Step 5 — Hand the spec to your tools
Your coding agents and spec tools each want a different file. RaC renders the same spec into any of them:
mycontext rac project product.yaml --to agents-md --out AGENTS.md
mycontext rac project product.yaml --to cursor --out .cursor/rules/aurora.mdc
mycontext rac project product.yaml --to kiro --out requirements.md
mycontext rac project technical.yaml --to adr --out ARCHITECTURE.md
See Projections for every target and what it produces.

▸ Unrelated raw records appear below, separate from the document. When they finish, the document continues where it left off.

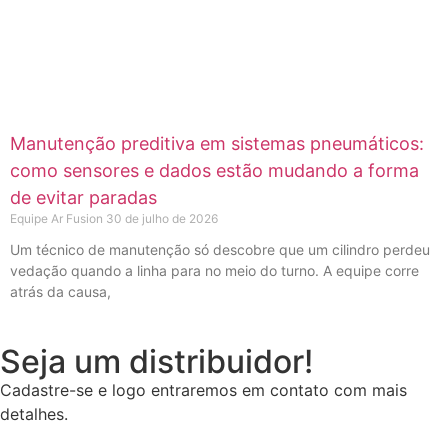
Manutenção preditiva em sistemas pneumáticos:
como sensores e dados estão mudando a forma
de evitar paradas
Equipe Ar Fusion
30 de julho de 2026
Um técnico de manutenção só descobre que um cilindro perdeu
vedação quando a linha para no meio do turno. A equipe corre
atrás da causa,
Seja um distribuidor!
Cadastre-se e logo entraremos em contato com mais
detalhes.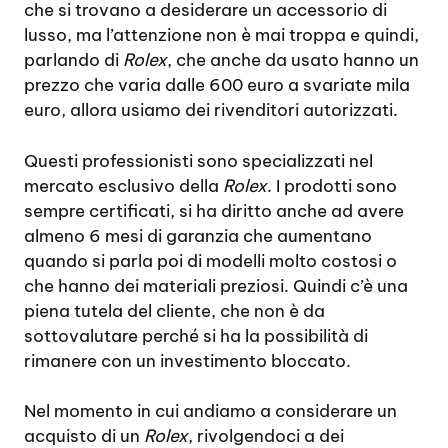
che si trovano a desiderare un accessorio di
lusso, ma l’attenzione non è mai troppa e quindi,
parlando di
Rolex
, che anche da usato hanno un
prezzo che varia dalle 600 euro a svariate mila
euro, allora usiamo dei rivenditori autorizzati.
Questi professionisti sono specializzati nel
mercato esclusivo della
Rolex
. I prodotti sono
sempre certificati, si ha diritto anche ad avere
almeno 6 mesi di garanzia che aumentano
quando si parla poi di modelli molto costosi o
che hanno dei materiali preziosi. Quindi c’è una
piena tutela del cliente, che non è da
sottovalutare perché si ha la possibilità di
rimanere con un investimento bloccato.
Nel momento in cui andiamo a considerare un
acquisto di un
Rolex
, rivolgendoci a dei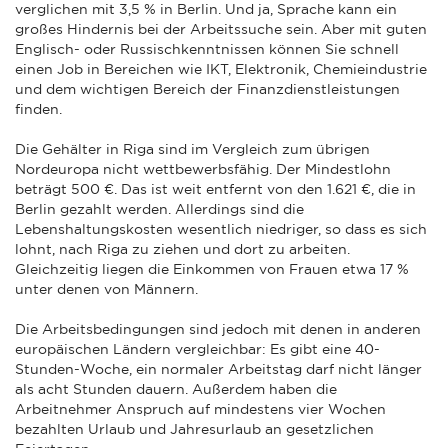
verglichen mit 3,5 % in Berlin. Und ja, Sprache kann ein
großes Hindernis bei der Arbeitssuche sein. Aber mit guten
Englisch- oder Russischkenntnissen können Sie schnell
einen Job in Bereichen wie IKT, Elektronik, Chemieindustrie
und dem wichtigen Bereich der Finanzdienstleistungen
finden.
Die Gehälter in Riga sind im Vergleich zum übrigen
Nordeuropa nicht wettbewerbsfähig. Der Mindestlohn
beträgt 500 €. Das ist weit entfernt von den 1.621 €, die in
Berlin gezahlt werden. Allerdings sind die
Lebenshaltungskosten wesentlich niedriger, so dass es sich
lohnt, nach Riga zu ziehen und dort zu arbeiten.
Gleichzeitig liegen die Einkommen von Frauen etwa 17 %
unter denen von Männern.
Die Arbeitsbedingungen sind jedoch mit denen in anderen
europäischen Ländern vergleichbar: Es gibt eine 40-
Stunden-Woche, ein normaler Arbeitstag darf nicht länger
als acht Stunden dauern. Außerdem haben die
Arbeitnehmer Anspruch auf mindestens vier Wochen
bezahlten Urlaub und Jahresurlaub an gesetzlichen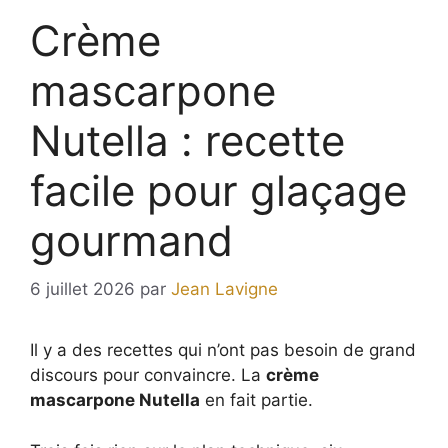
Crème
mascarpone
Nutella : recette
facile pour glaçage
gourmand
6 juillet 2026
par
Jean Lavigne
Il y a des recettes qui n’ont pas besoin de grand
discours pour convaincre. La
crème
mascarpone Nutella
en fait partie.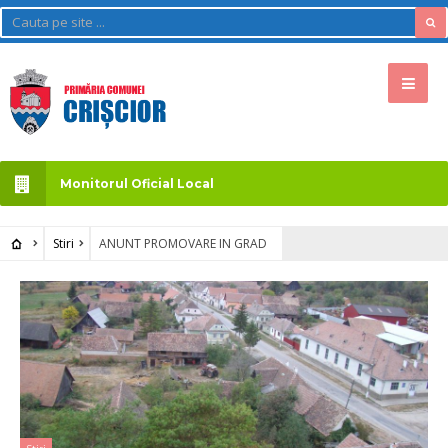
Monitorul Oficial Local
Stiri
ANUNT PROMOVARE IN GRAD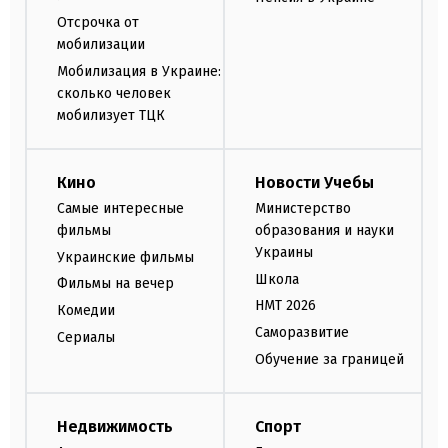
Отсрочка от
мобилизации
Мобилизация в Украине:
сколько человек
мобилизует ТЦК
Кино
Новости Учебы
Самые интересные
Министерство
фильмы
образования и науки
Украины
Украинские фильмы
Школа
Фильмы на вечер
НМТ 2026
Комедии
Саморазвитие
Сериалы
Обучение за границей
Недвижимость
Спорт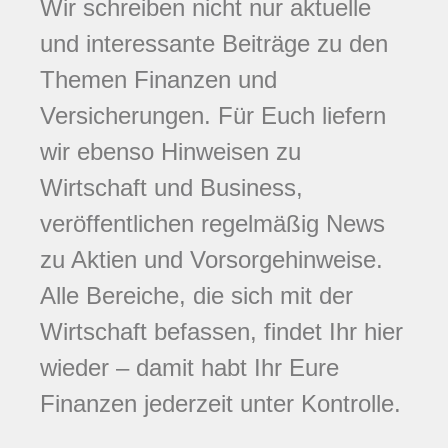
Wir schreiben nicht nur aktuelle
und interessante Beiträge zu den
Themen Finanzen und
Versicherungen. Für Euch liefern
wir ebenso Hinweisen zu
Wirtschaft und Business,
veröffentlichen regelmäßig News
zu Aktien und Vorsorgehinweise.
Alle Bereiche, die sich mit der
Wirtschaft befassen, findet Ihr hier
wieder – damit habt Ihr Eure
Finanzen jederzeit unter Kontrolle.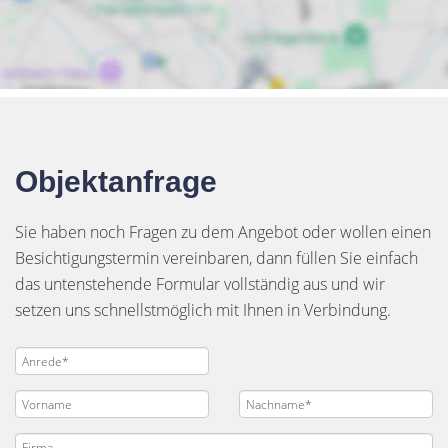
Objektanfrage
Sie haben noch Fragen zu dem Angebot oder wollen einen
Besichtigungstermin vereinbaren, dann füllen Sie einfach
das untenstehende Formular vollständig aus und wir
setzen uns schnellstmöglich mit Ihnen in Verbindung.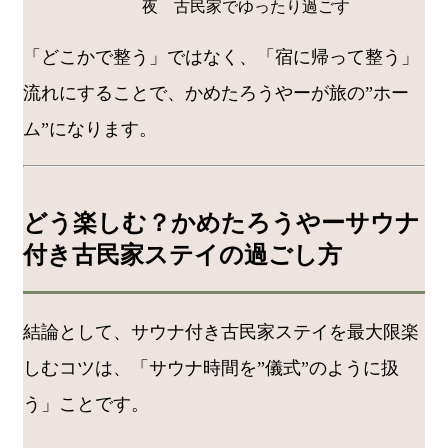
夜
古民家でゆったり過ごす
「どこかで整う」ではなく、「宿に帰って整う」
流れにすることで、かめたろうやーが旅の”ホー
ム”になります。
どう楽しむ？かめたろうやーサウナ
付き古民家ステイの過ごし方
結論として、サウナ付き古民家ステイを最大限楽
しむコツは、「サウナ時間を”儀式”のように扱
う」ことです。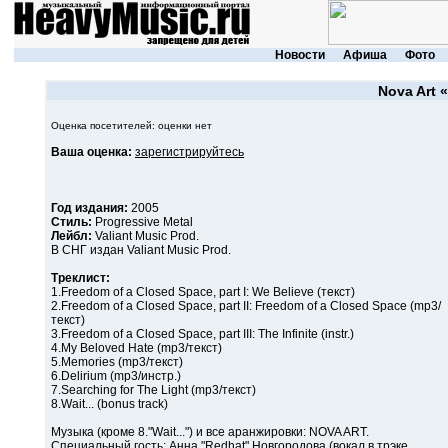
Новости
Афиша
Фото
Nova Art
«
Оценка посетителей: оценки нет
Ваша оценка:
зарегистрируйтесь
Год издания:
2005
Стиль:
Progressive Metal
Лейбл:
Valiant Music Prod.
В СНГ издан Valiant Music Prod.
Треклист:
1.Freedom of a Closed Space, part I: We Believe (текст)
2.Freedom of a Closed Space, part II: Freedom of a Closed Space (mp3/
текст)
3.Freedom of a Closed Space, part III: The Infinite (instr.)
4.My Beloved Hate (mp3/текст)
5.Memories (mp3/текст)
6.Delirium (mp3/инстр.)
7.Searching for The Light (mp3/текст)
8.Wait... (bonus track)
Музыка (кроме 8."Wait...") и все аранжировки: NOVA ART.
Специальный гость: Анна "Redhat" Новгородова (вокал в трэке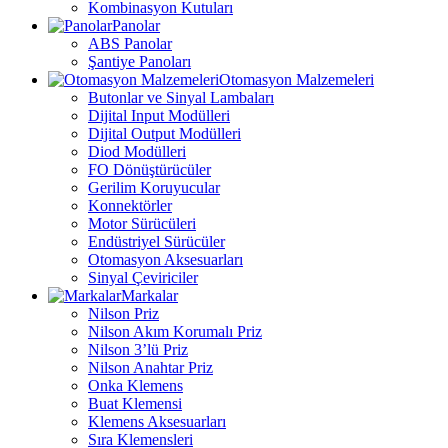
Kombinasyon Kutuları
Panolar
ABS Panolar
Şantiye Panoları
Otomasyon Malzemeleri
Butonlar ve Sinyal Lambaları
Dijital Input Modülleri
Dijital Output Modülleri
Diod Modülleri
FO Dönüştürücüler
Gerilim Koruyucular
Konnektörler
Motor Sürücüleri
Endüstriyel Sürücüler
Otomasyon Aksesuarları
Sinyal Çeviriciler
Markalar
Nilson Priz
Nilson Akım Korumalı Priz
Nilson 3’lü Priz
Nilson Anahtar Priz
Onka Klemens
Buat Klemensi
Klemens Aksesuarları
Sıra Klemensleri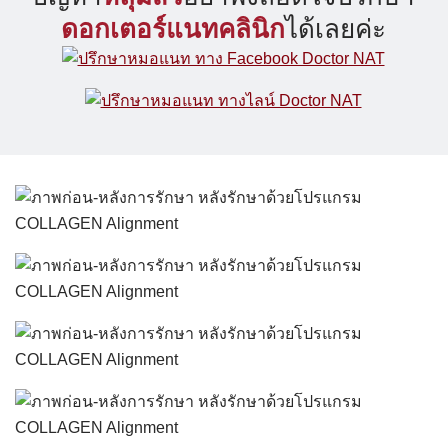
ดอกเตอร์แนทคลินิก
ได้เลยค่ะ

The full loop, on one screen
# 1. Idea -> product spec
mycontext rac product "<your paragraph>" --out product.yaml
# 2. Product spec -> technical spec
mycontext rac technical --from-product product.yaml --out technical.yaml
# 3. Prove they agree (CI gate)
mycontext rac trace --product product.yaml --technical technical.yaml
# 4. Render for your coding agent
mycontext rac project product.yaml --to agents-md --out AGENTS.md
Glossary
| Term | Plain-language meaning |
|---|---|
| Requirements-as-Code (RaC) | Treating your requirements as a structured, versionable document that tools can read — not a Word doc. |
| Product requirements | The what & why: tasks, success criteria, risky actions, safety lines, release gates. |
| Technical requirements | The how: architecture, guardrails, tools, cost, security, deployment. |
| Intent | Your plain-English description of the system. |
| Intake | The step that reads your intent and pulls out name, risks, volume, and constraints. |
| Task | One kind of request the system handles (e.g. "answer a billing question"). |
| Out-of-scope task | The mandatory row that says "if it's not in scope, produce no answer and route to a human." |
| Rubric | The scorecard for a task — the specific criteria that define a good answer. |
| Criterion | A single line on a rubric, graded either by code (automatic) or judge (an LLM/human reviewer). |
| Action | Something the system can do with a tool (look up, draft, send, refund). |
| Policy | How an action is controlled: auto (allowed), approve (needs a human), or forbidden (never). |
| Safety requirement / pre-mortem | A predicted bad outcome that must never happen, paired with a test. |
| Hard gate | A release blocker that cannot be waived without sign-off. |
Open question (OQ-n) | A detail RaC could not infer; you fill it in. Blocking ones must be answered before trusting the spec. |
TODO(OQ-n) marker | A placeholder left inline in the spec, matched to an open question. |
serves | The list of product requirement IDs a technical control implements — the link that makes traceability work. |
| Trace / coverage | Checking that every risky product requirement has a technical control behind it. |
| Orphan | A technical control that references a product requirement that doesn't exist. |
| Projection | Rendering a spec into a specific tool's file (AGENTS.md, Cursor rules, Kiro, ...). |
execute=True | An optional mode that uses your LLM key to answer the open questions automatically (see grounding). |
| Cognitive pattern | A reusable reasoning template (e.g. a pre-mortem) used to make the optional LLM answers smarter. |
Frequently asked questions
Do I need an API key? No. The entire product/technical/trace/project flow is
offline and free. A key is only needed if you opt into --execute to auto-fill
open questions.
Will it send my data anywhere? No. Generation is local. Only --execute
contacts an LLM, and only through your key/provider.
Can it enforce the rules it writes? No — and that's deliberate. RaC writes the contract; your CI, approval workflow, and runtime enforce it. See the anti-goals on the overview.
What if RaC guesses something wrong? It tries not to guess — missing facts become open questions. Always review the open questions before trusting a spec.